Wave Optics Simulations of a Dual Beacon Hartmann Turbulence Sensor

Abstract

Wave optics were used to simulate a dual beacon Hartmann Turbulence Sensor (HTS). The system simulated was used experimentally to measure turbulence profiles. These simulations were intended to help explain differences between the experimental results and theoretical predictions. The theoretically predicted results presume weak turbulence, a Kolmogorov power spectrum for the turbulence, and a geometric optics derived weighting of the turbulence along the path. The simulations carried out used a modified von Kármán spectrum, with finite inner and outer scales, so the effects of these scales could be readily studied.
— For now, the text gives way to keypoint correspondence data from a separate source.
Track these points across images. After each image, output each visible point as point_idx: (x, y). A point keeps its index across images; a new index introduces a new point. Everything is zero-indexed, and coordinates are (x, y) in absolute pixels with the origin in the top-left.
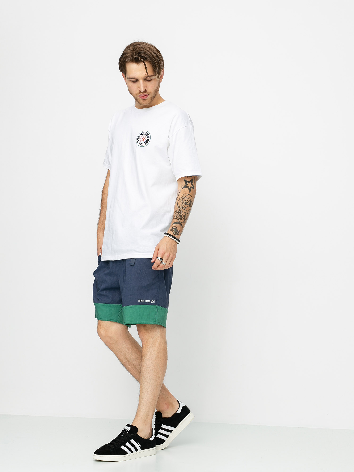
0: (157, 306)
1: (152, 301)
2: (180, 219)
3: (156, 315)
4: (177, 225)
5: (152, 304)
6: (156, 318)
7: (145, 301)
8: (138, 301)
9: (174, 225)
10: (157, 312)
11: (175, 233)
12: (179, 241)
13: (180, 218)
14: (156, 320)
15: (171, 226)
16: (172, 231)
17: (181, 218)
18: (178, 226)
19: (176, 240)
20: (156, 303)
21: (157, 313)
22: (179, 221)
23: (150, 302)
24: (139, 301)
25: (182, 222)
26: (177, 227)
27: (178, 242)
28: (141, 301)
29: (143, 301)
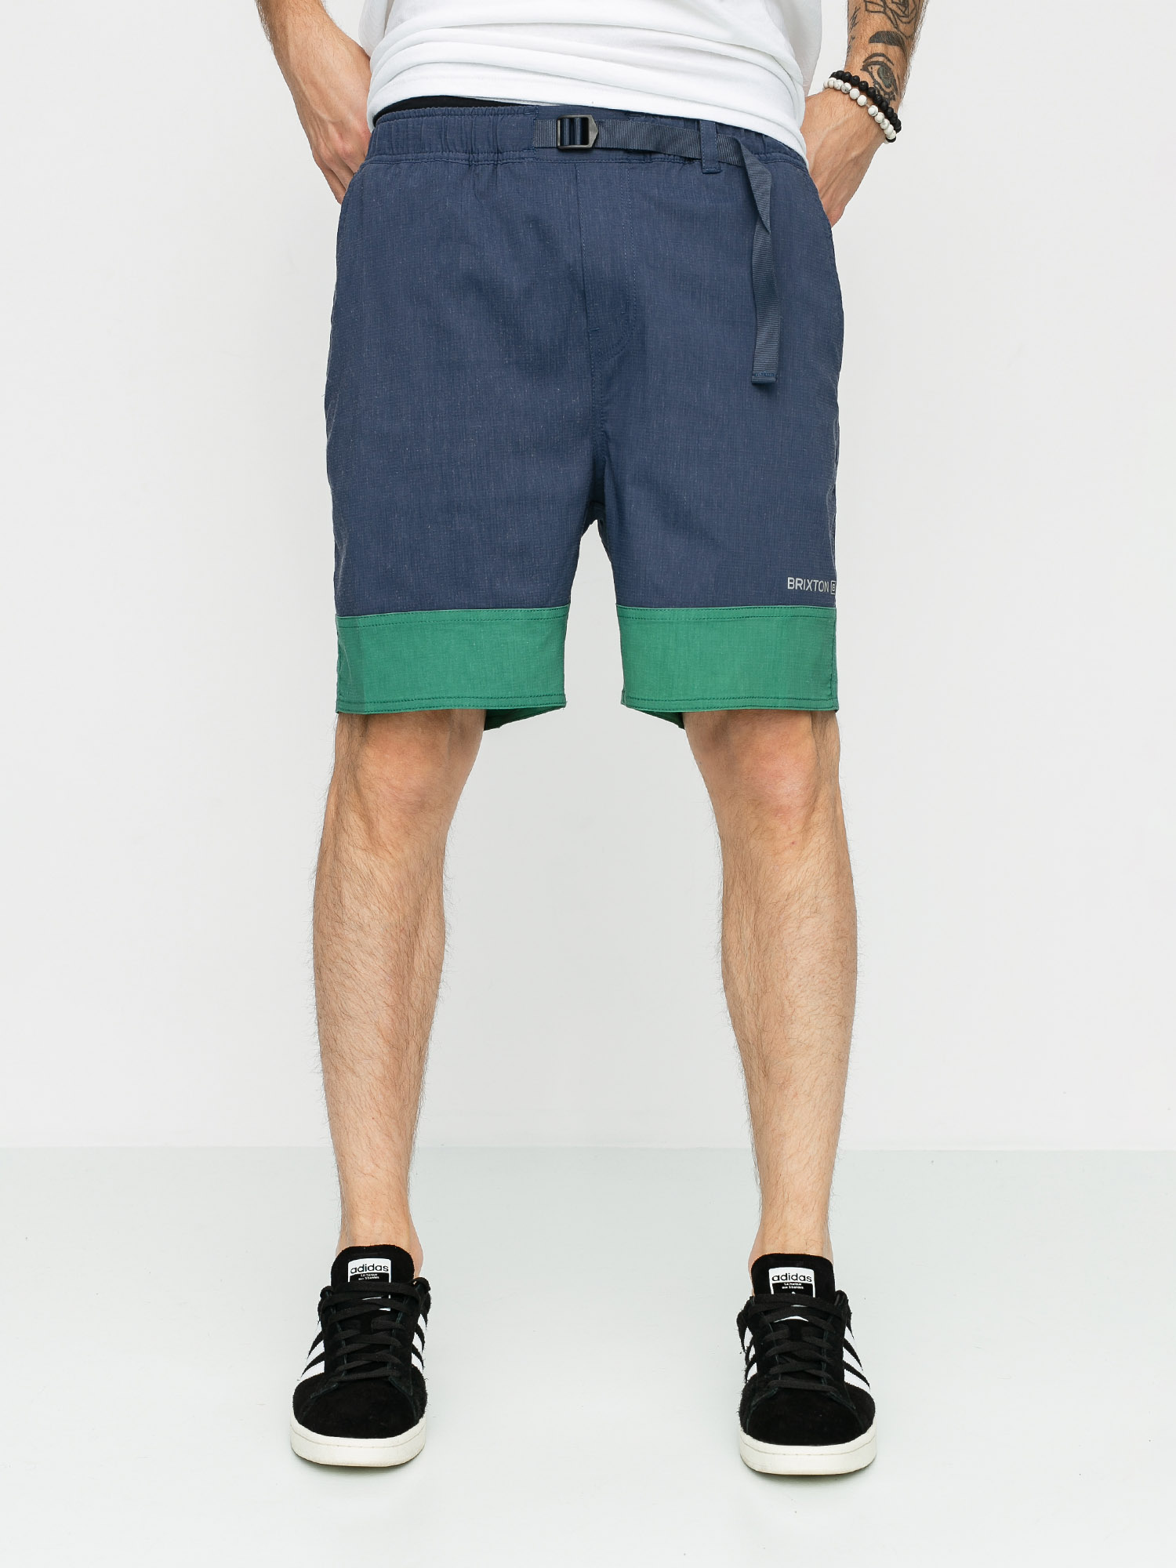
2: (903, 20)
4: (890, 47)
8: (789, 583)
9: (879, 47)
11: (884, 87)
12: (897, 128)
13: (902, 14)
15: (866, 49)
16: (871, 74)
18: (893, 51)
19: (887, 121)
22: (898, 28)
24: (794, 583)
25: (907, 35)
26: (889, 60)
27: (889, 129)
28: (800, 585)
29: (807, 584)
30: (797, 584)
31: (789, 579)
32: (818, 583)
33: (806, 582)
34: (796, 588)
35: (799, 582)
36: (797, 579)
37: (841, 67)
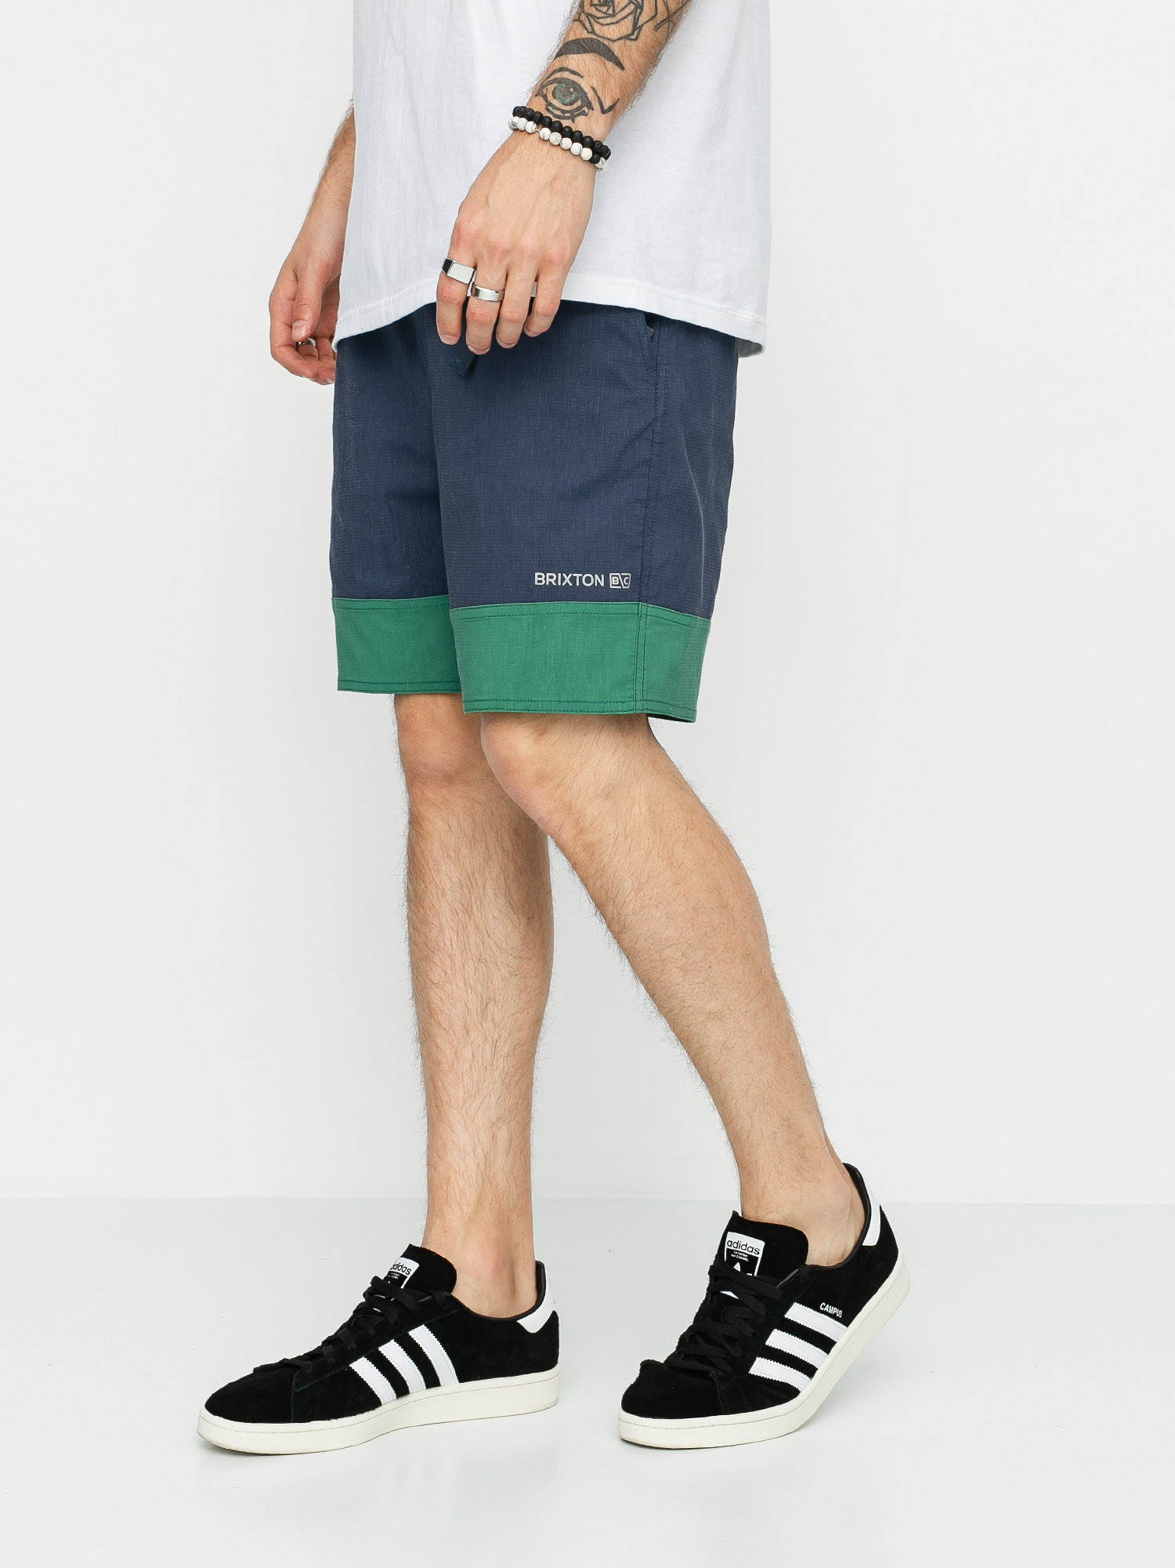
0: (643, 607)
1: (615, 580)
2: (601, 21)
3: (640, 661)
4: (577, 56)
5: (619, 596)
6: (640, 675)
7: (573, 579)
8: (537, 579)
9: (563, 60)
10: (641, 642)
11: (562, 106)
13: (599, 15)
14: (639, 687)
17: (610, 12)
18: (585, 62)
20: (638, 593)
21: (641, 650)
22: (593, 32)
23: (602, 584)
24: (541, 579)
26: (573, 72)
28: (553, 581)
29: (563, 579)
30: (548, 580)
31: (537, 574)
32: (581, 578)
33: (562, 576)
34: (547, 584)
35: (551, 577)
36: (548, 574)
37: (523, 102)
A number of interesting results were obtained. The simulations resulted in lower tilt variances in the HTS subapertures than expected, but this had little end effect on the turbulence profiles produced. The effect of the inner and outer scales on this point will be discussed. The profiling technique proved to be powerful enough to sometimes resolve individual phase screens used in simulation. While this result is very interesting, it points to the challenges in simulating a system like this, rather than any difference between theory and experiment. Finally, while the geometric optics presumption is seen as ignoring diffraction, no conclusion on the differences between theory and experiment (or simulation) based upon this point was made. The simulations concentrated on simulating an actual HTS system with a 32 × 32 subaperture array on a 16″ telescope at a 1 km range.